Commercial Entity Agreement

means commercial entity agreement set out in Schedule 2 (Commercial Entity Agreement for Card Processing Services) to these Terms;

Confidential Information

means these Terms and information relating to it (other than Transaction Data), or provided pursuant to it, that is designated as “confidential” or which by its nature is clearly confidential, howsoever presented, whether in oral, physical or electronic form and which is disclosed by one Party to another hereunder, including (but not limited to) pricing and specifications relating to the Services;

Consumer

means a consumer within the meaning of the FSA;

Contract Year

means the calendar year commencing from the date and month of the Commencement Date;

Customer Details

means the details set out in the Online Application or the Master Services Agreement (as may be applicable);

Data Complaint

has the meaning given to it in clause 15.3;

Data Controller

any person who alone or jointly or in common with others determines the purposes for which and the manner in which Personal Data is, or is to be, processed;

Data Protection Authority

public authorities that have regulatory or supervisory authority over a Network, Local Payment Network, Payment Method Provider Acquirer, Airwallex or you in the area of protection of Personal Data;

Data Protection Legislation

all Law applicable to the protection of Personal Data, including the General Data Protection Regulation ((EU) 2016/679) (Algemene verordening gegevensbescherming) and any applicable national implementing laws, regulations and secondary legislation in the Netherlands relating to the processing of personal data and the privacy of electronic communications, as amended, replaced or updated from time to time, including the Dutch GDPR implementation act (Uitvoeringswet Algemene verordening gegevensbescherming);

Data Subject

means an identified or identifiable individual whose Personal Data is Processed under these Terms;

DCC

means Dutch Civil Code (Burgerlijk Wetboek);

DNB

means the Dutch Central Bank (De Nederlandsche Bank);

Due Diligence Information

has the meaning given to it in clause 3.1;

Interchange Fees

means any fees charged by the issuer of Cards via the Network. Interchange Fees are charged on Transactions as well as Authorizations. Interchange Fees differ depending on card processing dynamics (e.g. Network, card type, region), and are revised on a regular basis by relevant Network

Fee Schedule

means the fee schedule applicable to the Services published by Airwallex on www.airwallex.com or as we have otherwise agreed in writing with you.

────────────────────

▶ _PROBLEM SET_:
(a) In the glossary of defined terms, what does DNB stand for?
(b) Extend the glossary of defined terms past its final entry, "Fee Schedule," by adding a few further definitions in the same format and legal style.

▶ _GIVEN MATERIAL_:
────────────────────

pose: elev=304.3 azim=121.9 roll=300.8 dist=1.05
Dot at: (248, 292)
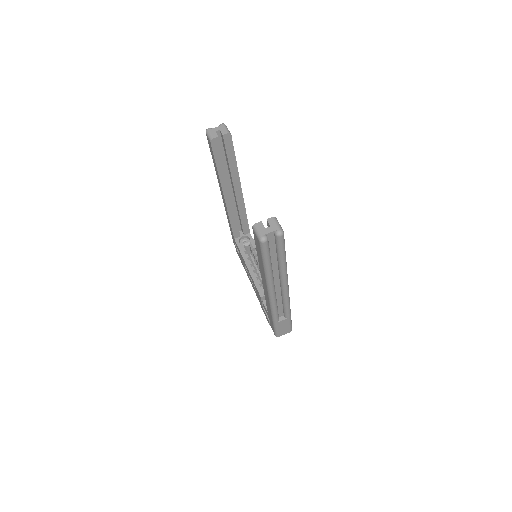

────────────────────

▶ _SOLVED PROBLEMS_:
(a) The Dutch Central Bank (De Nederlandsche Bank).

(b)
Foreign Currency Settlement Fee

means the Foreign Currency Settlement Fee set out in the Fee Schedule;

Fraud Control Service

Means the monitoring and analysis of Transactions by Airwallex to identify and block fraudulent Transactions.

FSA

means Financial Supervision Act (Wet op het financieel toezicht);

FX Conversion Fee

means the FX Conversion Fee set out in the Fee Schedule;

Gateway Fee

means a fee per Transaction attempted or made using the Gateway Service;

Gateway Service

means the processing and transmission by Airwallex via a Hosted Checkout Page of Authorisation Requests, Capture Requests and Transaction Data between you and Buyer and/or between you and an Acquirer. When providing the Gateway Service, we do not enter into the possession of any funds at any time. In respect of the Gateway Service, the Acquirer will settle the resulting Payments to Merchant pursuant to an Acquiring Agreement.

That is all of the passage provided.